- US cites difficulties in tracking and investigating suspicious transactions within Kenya’s mobile payment and banking systems.
- But Safaricom says M-Pesa is in compliance with “stringent global financial services standards for anti-money laundering.”
- US says the Kenyan government has made “some progress” in fulfilling commitments it made in 2015 to strengthen its anti-money-laundering regime.
Kenya’s popular mobile-money transfer network can be used by criminals, local and international, to make illicit financial transactions, the US State Department warned on Thursday.
The department’s latest annual report on global money laundering describes Kenya as the financial hub of East Africa and “at the forefront of mobile banking.”
About 159,000 mobile-money agents do business in Kenya, mostly through Safaricom’s M-Pesa system, the report notes.
It adds that M-Shwari, Safaricom’s online banking service, includes more than 10 million accounts.
“These services remain vulnerable to money laundering activities,” the report declares.
But the director for corporate affairs at Safaricom, Stephen Chege, said, in response, that M-Pesa is in compliance with “stringent global financial services standards for anti-money laundering.”
“Safaricom is subject to Central Bank oversight. We are a reporting institution under the Proceeds of Crime and Money Laundering (Amendment) Act, 2012 and we file our reports with the Financial Reporting Centre in Kenya,” said Mr Chege.
The US cites difficulties in tracking and investigating suspicious transactions within Kenya’s mobile payment and banking systems.

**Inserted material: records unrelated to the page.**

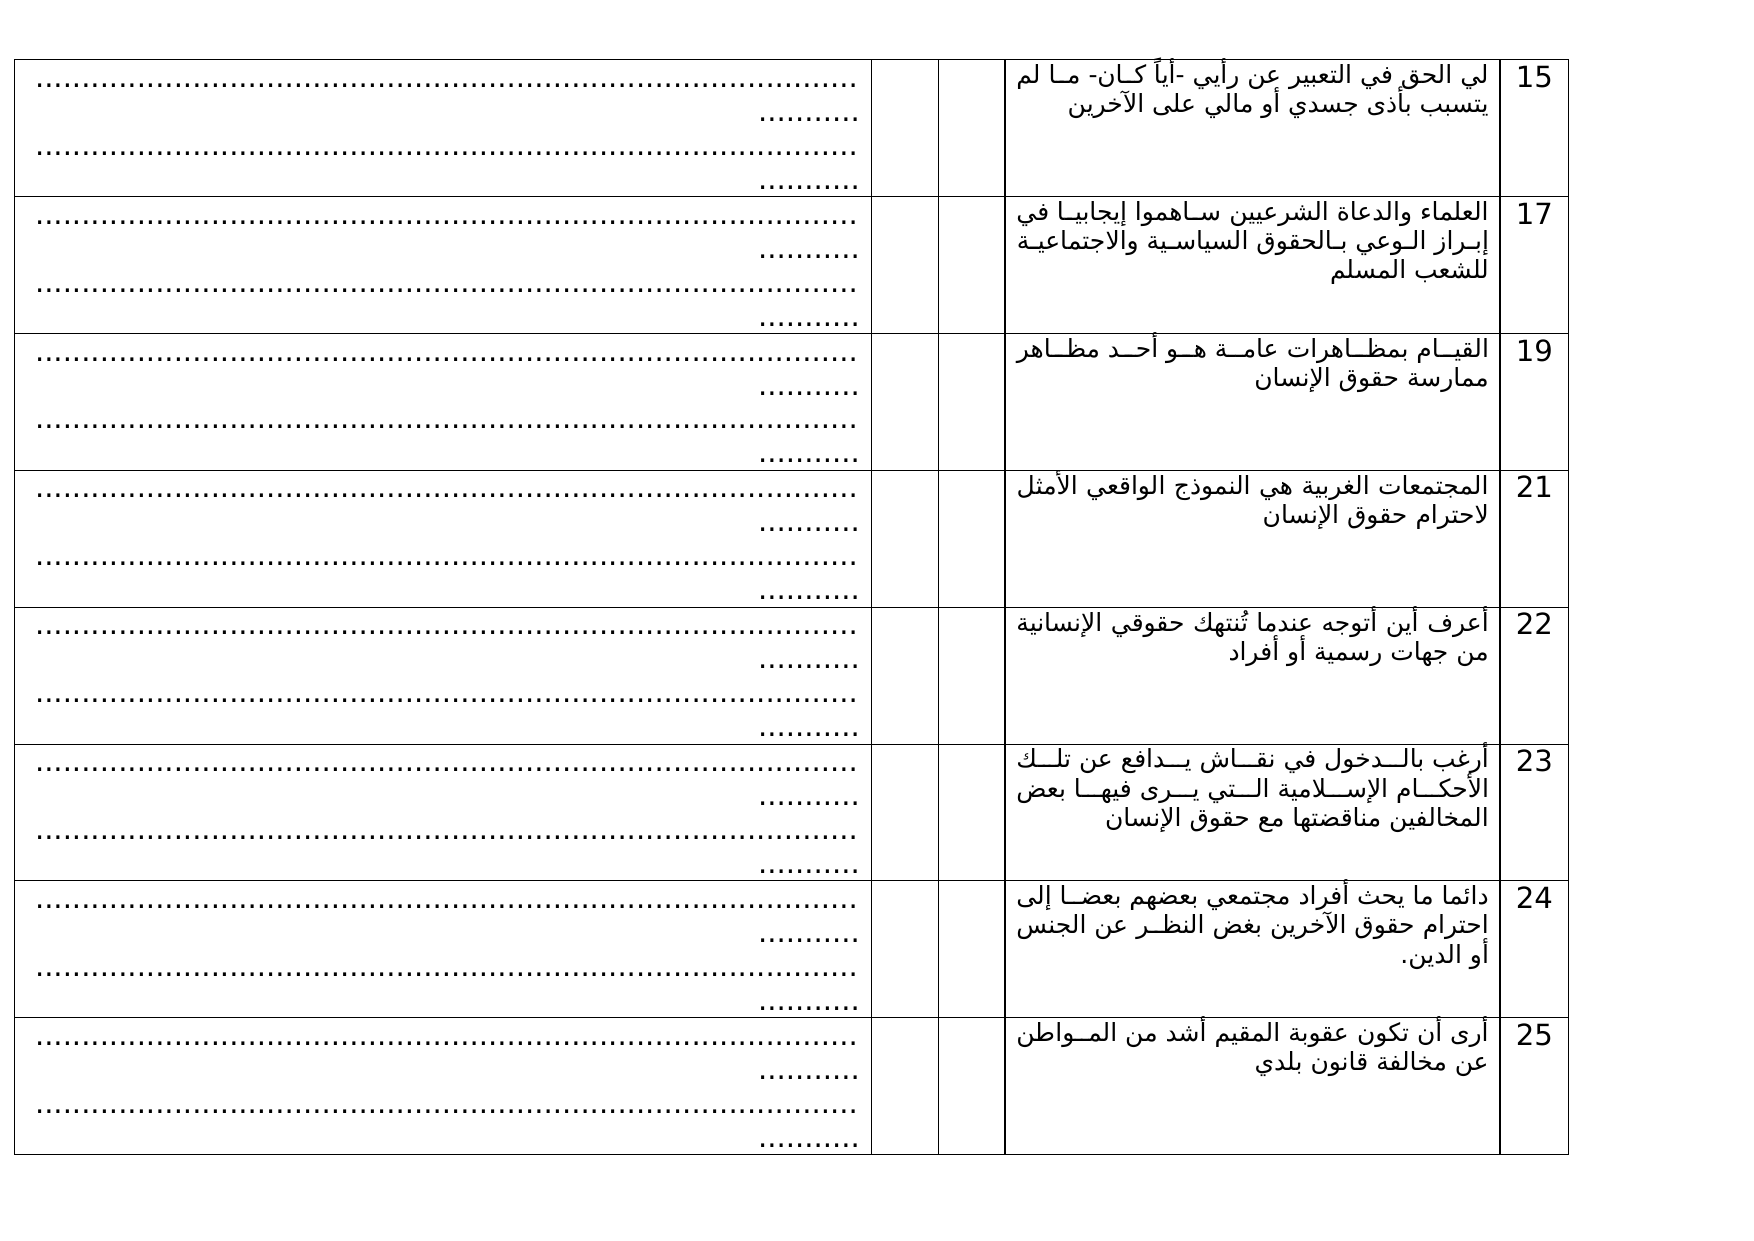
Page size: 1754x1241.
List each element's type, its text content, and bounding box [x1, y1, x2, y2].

table_cell 24 [1501, 881, 1568, 1017]
table_cell [939, 745, 1004, 880]
table_cell 17 [1501, 197, 1568, 333]
table_cell .................................................................................................... .................................................................................................... [15, 197, 871, 333]
table_cell 22 [1501, 608, 1568, 743]
table_cell أعرف أين أتوجه عندما تُنتهك حقوقي الإنسانية من جهات رسمية أو أفراد [1006, 608, 1499, 743]
table_cell أرغب بالدخول في نقاش يدافع عن تلك الأحكام الإسلامية التي يرى فيها بعض المخالفين مناقضتها مع حقوق الإنسان [1006, 745, 1499, 880]
table_cell [872, 745, 938, 880]
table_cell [15, 1018, 871, 1154]
table_cell أرى أن تكون عقوبة المقيم أشد من المواطن عن مخالفة قانون بلدي [1006, 1018, 1499, 1154]
table_cell .................................................................................................... .................................................................................................... [15, 881, 871, 1017]
table_cell [872, 334, 938, 470]
table_cell [939, 608, 1004, 743]
table_cell [872, 471, 938, 607]
table_cell .................................................................................................... .................................................................................................... [15, 745, 871, 880]
table_cell المجتمعات الغربية هي النموذج الواقعي الأمثل لاحترام حقوق الإنسان [1006, 471, 1499, 607]
table_cell [872, 197, 938, 333]
table_cell 21 [1501, 471, 1568, 607]
table_cell 15 [1501, 60, 1568, 196]
table_cell .................................................................................................... .................................................................................................... [15, 608, 871, 743]
table_cell [939, 881, 1004, 1017]
table_cell [939, 60, 1004, 196]
table_cell [872, 881, 938, 1017]
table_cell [15, 60, 871, 196]
table_cell .................................................................................................... .................................................................................................... [15, 334, 871, 470]
table_cell لي الحق في التعبير عن رأيي -أياً كان- ما لم يتسبب بأذى جسدي أو مالي على الآخرين [1006, 60, 1499, 196]
table_cell [939, 1018, 1004, 1154]
table_cell [872, 60, 938, 196]
table_cell [939, 197, 1004, 333]
table_cell دائما ما يحث أفراد مجتمعي بعضهم بعضا إلى احترام حقوق الآخرين بغض النظر عن الجنس أو الدين. [1006, 881, 1499, 1017]
table_cell 23 [1501, 745, 1568, 880]
table_cell [872, 1018, 938, 1154]
table_cell القيام بمظاهرات عامة هو أحد مظاهر ممارسة حقوق الإنسان [1006, 334, 1499, 470]
table_cell 19 [1501, 334, 1568, 470]
table_cell العلماء والدعاة الشرعيين ساهموا إيجابيا في إبراز الوعي بالحقوق السياسية والاجتماعية للشعب المسلم [1006, 197, 1499, 333]
table_cell 25 [1501, 1018, 1568, 1154]
table_cell [872, 608, 938, 743]
table_cell [939, 334, 1004, 470]
table_cell [939, 471, 1004, 607]
table_cell .................................................................................................... .................................................................................................... [15, 471, 871, 607]
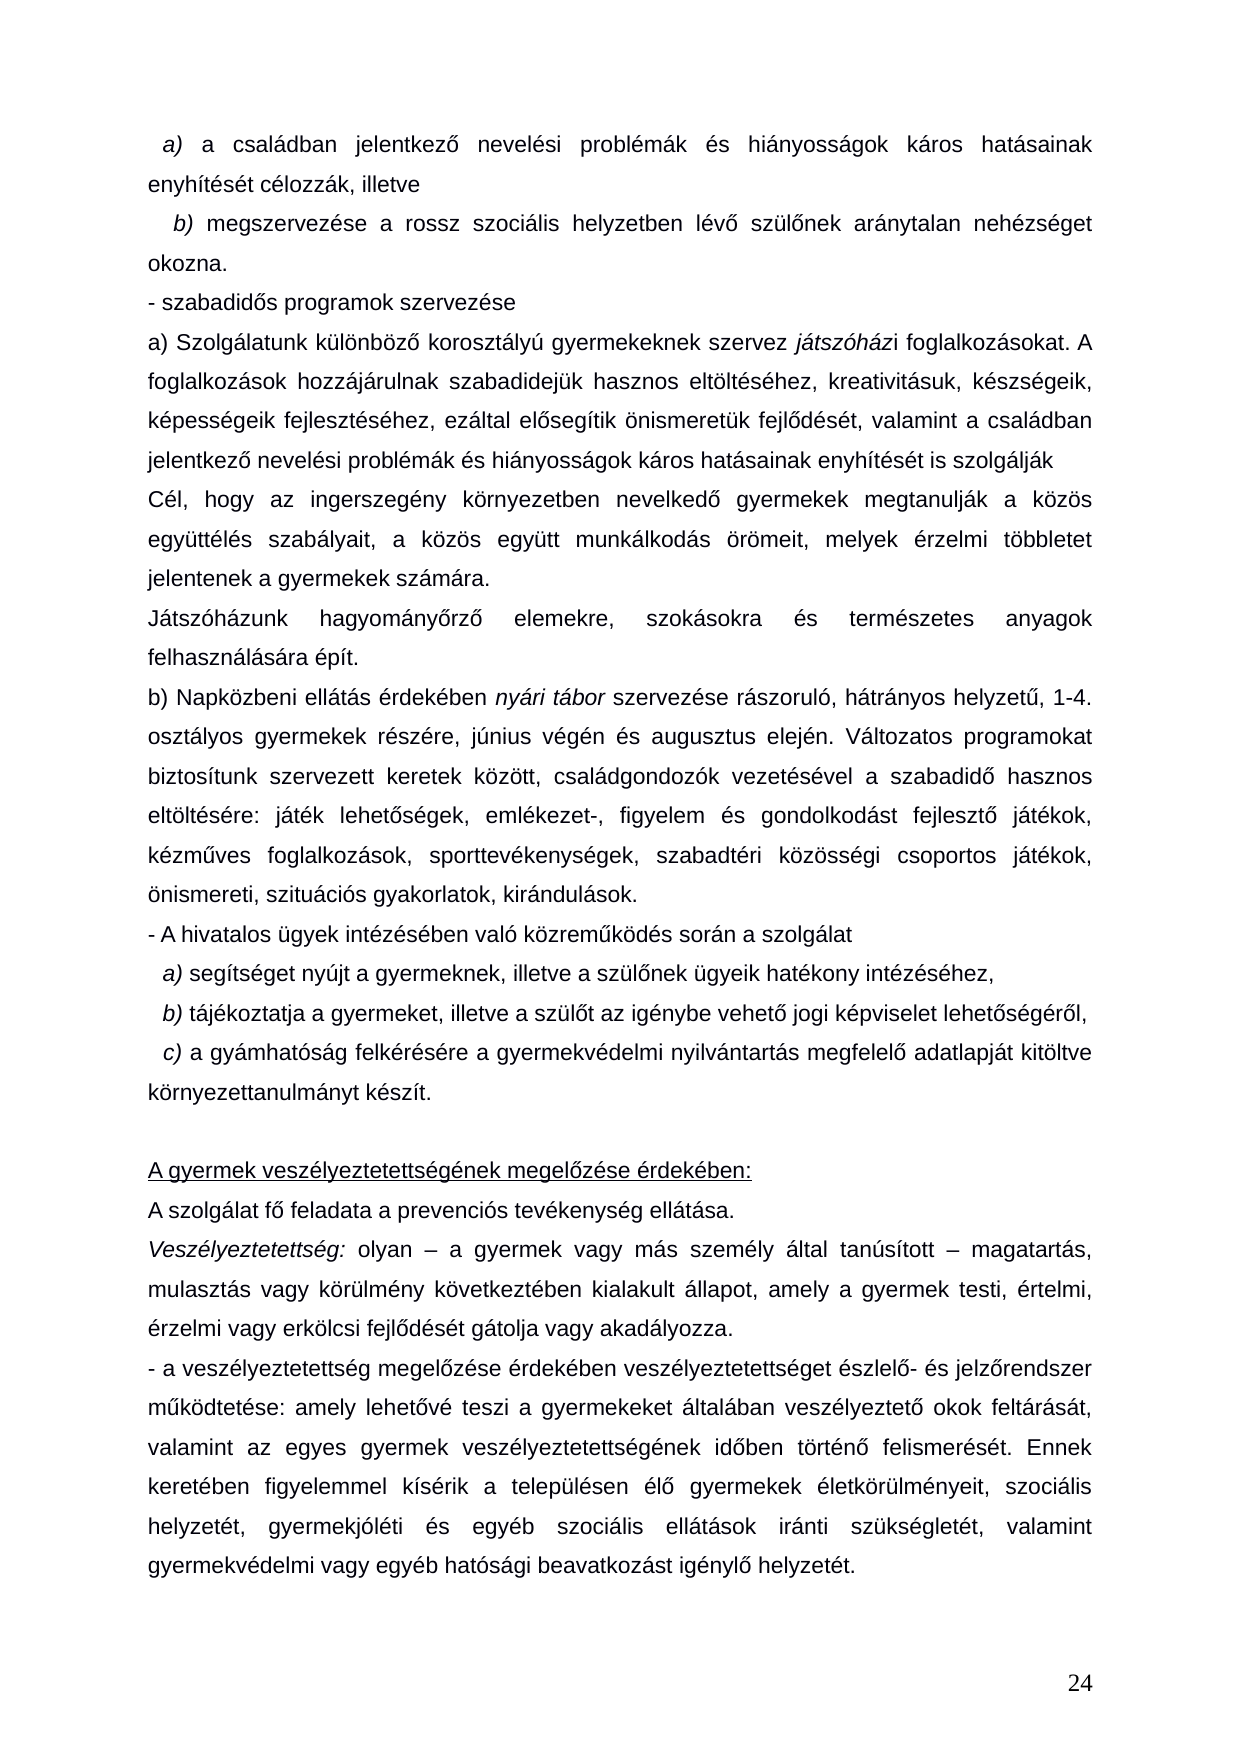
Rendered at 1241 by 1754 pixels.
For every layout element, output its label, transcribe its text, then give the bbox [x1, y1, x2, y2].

The report offers the example of criminals being potentially able to use illicit funds to purchase mobile credits at amounts below reporting thresholds.
Safaricom, however, said every customer using M-Pesa is required to register and each transaction into and out of M-Pesa can be tracked and traced via an individual transaction number.
“This provides a comprehensive transaction history, enabling us to alert the authorities to any wrongdoing as soon as it comes to light and provide them with a detailed audit trail,” said Mr Chege.
The 203-page global survey by the State Department’s Bureau for International Narcotics and Law Enforcement Affairs also points in its Kenya section to a “lack of rigorous enforcement in this sector, coupled with inadequate reporting” on the part of entities that go unnamed in the report.
Another weakness, the report adds, is the poor protection of confidentiality in the process of obtaining court orders allowing police to demand bank records or seize accounts.
Investigators are required to present judges with evidence linking deposits to criminal violations.
But because “the confidentiality of this process is not well maintained,” account holders can be tipped off to police activity and thus enabled to move their assets or contest court orders, the report says.
Money laundering in Kenya also takes place through “thriving unregulated networks of hawalas and other unlicensed remittance systems,” the US adds.
These operations “lack transparency and facilitate cash-based, unreported transfers that the government cannot track,” according to the report.
The Kenyan government has made “some progress” in fulfilling commitments it made in 2015 to strengthen its anti-money-laundering regime, the State Department finds.
Officials pledged then to work with international partners to carry out a risk assessment for money laundering and to facilitate Kenya’s full implementation of its rules and regulations.
The government also said it would work toward membership of the Egmont Group, a network comprised of 152 national financial intelligence units. Kenya has not yet met the requirements for joining the group.